EMPLOYMENT APPEAL TRIBUNAL
58 VICTORIA EMBANKMENT, LONDON EC4Y 0DS
             At the Tribunal
             On 26 July 1999

Before

HIS HONOUR JUDGE D M LEVY QC

MR P R A JACQUES CBE

PROFESSOR P D WICKENS OBE



AMITY INSULATION SERVICES LTD APPELLANT

MR A J LUTENER RESPONDENT


Transcript of Proceedings

JUDGMENT

PRELIMINARY HEARING

© Copyright 1999


    APPEARANCES

     

    For the Appellant MR D PANESAR
    (OF COUNSEL)
    (Instructed by)
    Messrs D A Borland & Co
    Solicitors
    24 Mill Street
    Eynsham
    Witney
    Oxford OX8 1JS
       


     

    JUDGE D M LEVY QC: This is the preliminary hearing of an Appeal by Amity Insulation Services Ltd ("the Appellant") from a decision of an Employment Tribunal sitting in Reading on 23rd November 1999 to hear a complaint made by Mr A J Lutener ("the Respondent").

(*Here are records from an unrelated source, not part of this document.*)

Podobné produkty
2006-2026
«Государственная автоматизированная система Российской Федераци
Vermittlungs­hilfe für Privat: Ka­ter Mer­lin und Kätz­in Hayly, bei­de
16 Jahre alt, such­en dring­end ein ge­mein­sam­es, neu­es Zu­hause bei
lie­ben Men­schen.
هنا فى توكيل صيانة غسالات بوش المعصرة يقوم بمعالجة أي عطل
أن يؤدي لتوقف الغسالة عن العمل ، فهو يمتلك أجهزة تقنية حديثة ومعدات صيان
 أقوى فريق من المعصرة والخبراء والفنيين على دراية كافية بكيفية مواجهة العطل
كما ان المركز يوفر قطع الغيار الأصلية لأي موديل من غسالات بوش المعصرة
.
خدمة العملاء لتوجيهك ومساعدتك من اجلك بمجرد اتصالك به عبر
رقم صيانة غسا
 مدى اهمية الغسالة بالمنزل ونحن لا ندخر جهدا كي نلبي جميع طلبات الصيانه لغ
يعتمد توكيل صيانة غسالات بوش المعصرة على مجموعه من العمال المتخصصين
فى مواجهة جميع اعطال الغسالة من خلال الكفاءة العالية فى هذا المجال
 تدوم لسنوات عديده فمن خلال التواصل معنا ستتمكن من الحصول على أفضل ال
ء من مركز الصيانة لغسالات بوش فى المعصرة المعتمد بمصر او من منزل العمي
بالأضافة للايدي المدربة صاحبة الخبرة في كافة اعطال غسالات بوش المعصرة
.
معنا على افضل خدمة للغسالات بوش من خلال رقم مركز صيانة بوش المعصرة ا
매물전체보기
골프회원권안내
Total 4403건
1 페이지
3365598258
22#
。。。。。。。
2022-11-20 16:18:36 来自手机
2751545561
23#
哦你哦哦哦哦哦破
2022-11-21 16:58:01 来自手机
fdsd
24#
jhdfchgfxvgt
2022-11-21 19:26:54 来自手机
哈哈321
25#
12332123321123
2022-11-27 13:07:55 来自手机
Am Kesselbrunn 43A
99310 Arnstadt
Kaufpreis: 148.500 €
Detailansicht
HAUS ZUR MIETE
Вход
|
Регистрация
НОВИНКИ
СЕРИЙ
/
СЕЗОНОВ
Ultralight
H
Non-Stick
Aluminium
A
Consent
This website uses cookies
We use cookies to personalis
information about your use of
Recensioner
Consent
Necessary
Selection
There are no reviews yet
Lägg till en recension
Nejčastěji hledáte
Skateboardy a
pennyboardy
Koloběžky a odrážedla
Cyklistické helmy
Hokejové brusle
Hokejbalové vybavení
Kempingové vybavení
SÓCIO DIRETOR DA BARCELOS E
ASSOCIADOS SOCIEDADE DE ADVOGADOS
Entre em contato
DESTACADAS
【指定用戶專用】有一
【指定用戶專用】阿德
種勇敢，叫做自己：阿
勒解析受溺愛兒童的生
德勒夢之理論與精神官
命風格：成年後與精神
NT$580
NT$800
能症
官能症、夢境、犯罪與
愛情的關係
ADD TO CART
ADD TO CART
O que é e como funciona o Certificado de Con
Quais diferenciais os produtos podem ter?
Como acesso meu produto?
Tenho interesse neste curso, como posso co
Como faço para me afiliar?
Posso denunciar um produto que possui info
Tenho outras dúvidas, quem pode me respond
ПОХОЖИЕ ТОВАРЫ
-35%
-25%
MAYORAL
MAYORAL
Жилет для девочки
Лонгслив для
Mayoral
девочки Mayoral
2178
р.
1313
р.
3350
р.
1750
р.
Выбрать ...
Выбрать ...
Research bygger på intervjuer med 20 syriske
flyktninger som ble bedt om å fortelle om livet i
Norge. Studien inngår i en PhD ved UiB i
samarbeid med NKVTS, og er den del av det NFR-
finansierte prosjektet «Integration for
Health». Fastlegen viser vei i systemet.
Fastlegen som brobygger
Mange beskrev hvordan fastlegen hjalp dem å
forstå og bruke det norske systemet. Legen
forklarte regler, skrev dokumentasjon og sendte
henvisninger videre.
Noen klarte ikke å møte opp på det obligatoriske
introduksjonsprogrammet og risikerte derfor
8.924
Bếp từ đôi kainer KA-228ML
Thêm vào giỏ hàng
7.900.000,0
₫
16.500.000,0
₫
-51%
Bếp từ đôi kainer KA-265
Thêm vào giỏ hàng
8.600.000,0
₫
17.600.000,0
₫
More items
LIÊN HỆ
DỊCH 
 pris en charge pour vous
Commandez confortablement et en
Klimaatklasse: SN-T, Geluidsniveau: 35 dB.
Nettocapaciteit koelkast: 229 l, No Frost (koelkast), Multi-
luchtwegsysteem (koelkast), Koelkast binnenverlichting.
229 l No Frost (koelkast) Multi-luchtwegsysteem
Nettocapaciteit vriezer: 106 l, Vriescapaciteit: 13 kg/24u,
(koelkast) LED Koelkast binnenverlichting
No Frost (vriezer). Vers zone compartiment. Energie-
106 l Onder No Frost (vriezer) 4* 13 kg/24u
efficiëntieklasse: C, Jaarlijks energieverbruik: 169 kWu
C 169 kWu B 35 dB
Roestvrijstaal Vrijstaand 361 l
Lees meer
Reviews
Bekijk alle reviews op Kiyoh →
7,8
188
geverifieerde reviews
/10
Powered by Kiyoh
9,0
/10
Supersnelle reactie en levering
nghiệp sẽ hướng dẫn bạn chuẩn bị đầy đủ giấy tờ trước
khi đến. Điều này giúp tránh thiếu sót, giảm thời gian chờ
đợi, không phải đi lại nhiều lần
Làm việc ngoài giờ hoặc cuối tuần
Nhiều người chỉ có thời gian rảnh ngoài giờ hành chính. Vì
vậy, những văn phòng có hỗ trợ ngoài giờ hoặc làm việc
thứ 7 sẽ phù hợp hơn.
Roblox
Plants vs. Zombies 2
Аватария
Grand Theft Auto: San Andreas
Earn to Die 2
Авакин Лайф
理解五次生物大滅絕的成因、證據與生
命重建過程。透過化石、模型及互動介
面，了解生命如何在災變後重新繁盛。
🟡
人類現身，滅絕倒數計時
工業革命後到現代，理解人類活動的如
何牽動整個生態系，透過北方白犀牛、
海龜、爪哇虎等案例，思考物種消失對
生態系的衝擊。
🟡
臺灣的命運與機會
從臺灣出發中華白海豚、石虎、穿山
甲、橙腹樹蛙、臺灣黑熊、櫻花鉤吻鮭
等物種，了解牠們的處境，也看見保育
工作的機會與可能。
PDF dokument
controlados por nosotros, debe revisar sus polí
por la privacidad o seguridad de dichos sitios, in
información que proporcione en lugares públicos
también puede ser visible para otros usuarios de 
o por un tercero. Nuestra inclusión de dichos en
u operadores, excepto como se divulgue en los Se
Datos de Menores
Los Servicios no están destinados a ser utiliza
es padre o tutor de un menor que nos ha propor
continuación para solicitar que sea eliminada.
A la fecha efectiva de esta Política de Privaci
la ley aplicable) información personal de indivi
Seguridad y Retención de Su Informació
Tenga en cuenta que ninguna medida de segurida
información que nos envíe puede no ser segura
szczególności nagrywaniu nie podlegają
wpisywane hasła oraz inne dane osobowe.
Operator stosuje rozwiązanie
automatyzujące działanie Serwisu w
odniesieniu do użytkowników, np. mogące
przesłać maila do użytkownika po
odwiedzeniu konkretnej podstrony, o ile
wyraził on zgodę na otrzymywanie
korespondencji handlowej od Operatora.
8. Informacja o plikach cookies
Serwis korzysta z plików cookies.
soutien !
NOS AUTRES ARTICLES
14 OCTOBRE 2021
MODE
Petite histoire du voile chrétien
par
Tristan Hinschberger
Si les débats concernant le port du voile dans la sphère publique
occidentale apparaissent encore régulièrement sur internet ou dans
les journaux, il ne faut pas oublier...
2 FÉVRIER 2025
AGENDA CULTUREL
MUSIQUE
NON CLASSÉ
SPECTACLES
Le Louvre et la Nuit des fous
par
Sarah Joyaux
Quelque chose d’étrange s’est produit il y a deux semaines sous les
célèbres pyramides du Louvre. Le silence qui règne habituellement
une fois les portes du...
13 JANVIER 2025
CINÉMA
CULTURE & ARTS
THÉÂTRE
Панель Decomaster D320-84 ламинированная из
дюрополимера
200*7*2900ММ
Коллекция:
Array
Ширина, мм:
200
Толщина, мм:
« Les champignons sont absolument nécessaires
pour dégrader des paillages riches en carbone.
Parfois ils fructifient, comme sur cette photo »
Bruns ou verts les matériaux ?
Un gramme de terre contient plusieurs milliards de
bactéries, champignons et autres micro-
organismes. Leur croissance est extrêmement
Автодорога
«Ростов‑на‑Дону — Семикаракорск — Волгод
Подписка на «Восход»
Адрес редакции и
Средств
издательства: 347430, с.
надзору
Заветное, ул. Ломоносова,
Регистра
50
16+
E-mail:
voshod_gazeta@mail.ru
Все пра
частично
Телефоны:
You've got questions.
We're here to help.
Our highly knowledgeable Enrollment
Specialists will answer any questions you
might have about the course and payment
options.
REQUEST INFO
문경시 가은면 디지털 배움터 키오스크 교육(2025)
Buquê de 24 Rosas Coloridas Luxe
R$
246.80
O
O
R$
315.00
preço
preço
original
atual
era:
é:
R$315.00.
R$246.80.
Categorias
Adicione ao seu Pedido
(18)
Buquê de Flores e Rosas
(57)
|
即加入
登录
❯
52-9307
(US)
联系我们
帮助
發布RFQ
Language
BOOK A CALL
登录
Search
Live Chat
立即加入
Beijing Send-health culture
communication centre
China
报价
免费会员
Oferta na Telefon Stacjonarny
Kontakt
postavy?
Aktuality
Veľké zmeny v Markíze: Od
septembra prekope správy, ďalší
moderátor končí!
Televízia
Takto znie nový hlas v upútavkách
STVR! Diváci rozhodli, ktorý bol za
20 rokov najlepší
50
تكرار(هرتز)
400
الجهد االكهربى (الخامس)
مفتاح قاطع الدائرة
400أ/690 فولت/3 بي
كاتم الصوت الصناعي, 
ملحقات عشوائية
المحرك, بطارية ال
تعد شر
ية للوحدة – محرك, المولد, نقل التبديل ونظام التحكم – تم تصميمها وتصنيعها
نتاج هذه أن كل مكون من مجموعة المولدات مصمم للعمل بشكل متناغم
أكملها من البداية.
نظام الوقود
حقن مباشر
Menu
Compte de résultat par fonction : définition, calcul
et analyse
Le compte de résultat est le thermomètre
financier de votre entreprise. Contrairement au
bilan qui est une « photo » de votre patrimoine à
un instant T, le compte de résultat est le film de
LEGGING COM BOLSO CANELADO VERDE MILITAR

  1. The Appeal arises in these circumstances. By an Originating Application sent to an Employment Tribunal on 29th July 1998, the Respondent complained that he was subject to a dismissal which was unfair in the sense that the behaviour of the Appellant made him leave his job because, in the course of his employment, he had had an affair with another member of the staff.
  2. There was a hearing of the Respondent's complaint before a Tribunal at Reading on 23rd November. At that hearing the Appellant was represented by a solicitor; the Respondent was in person. The decision was promulgated on 5th February 1999. The Tribunal decided that the claim of the Respondent succeeded. From that decision there was an Appeal dated 17th March 1999. Mr Panesar, in fluent submissions this morning, has submitted to us that fresh evidence should have to be introduced because, in the course of the hearing, evidence as to the Chairman of the Appellant's conduct towards the Respondent was given which had not been forecast in any witness statement exchanged prior to the hearing.
  3. We have in our bundle of correspondence a letter from the Respondent to the Appellant dated 14th July 1998 which accompanied the Originating Application. This makes clear that the Respondent was less than happy with the treatment which he had been receiving from the Chairman. In those circumstances, if the Respondent did not choose to call the Chairman as a witness to answer the allegations in the letter that is a matter for it. If, as Mr Panesar suggests, the evidence given by or on behalf of the Appellant went further than was expected from the witness statement, he cannot now complain. It was always open to the representative of the Appellant appearing at the hearing to seek an adjournment and there is no suggestion that was done.
  4. This is not a case where the well known limited circumstances for fresh evidence to be admitted arise. There is, in our judgment, a decision made by the Employment Tribunal which it was well within its range to make on the evidence which was before it. This is a quite hopeless Appeal, we therefore, we dismiss it at this stage.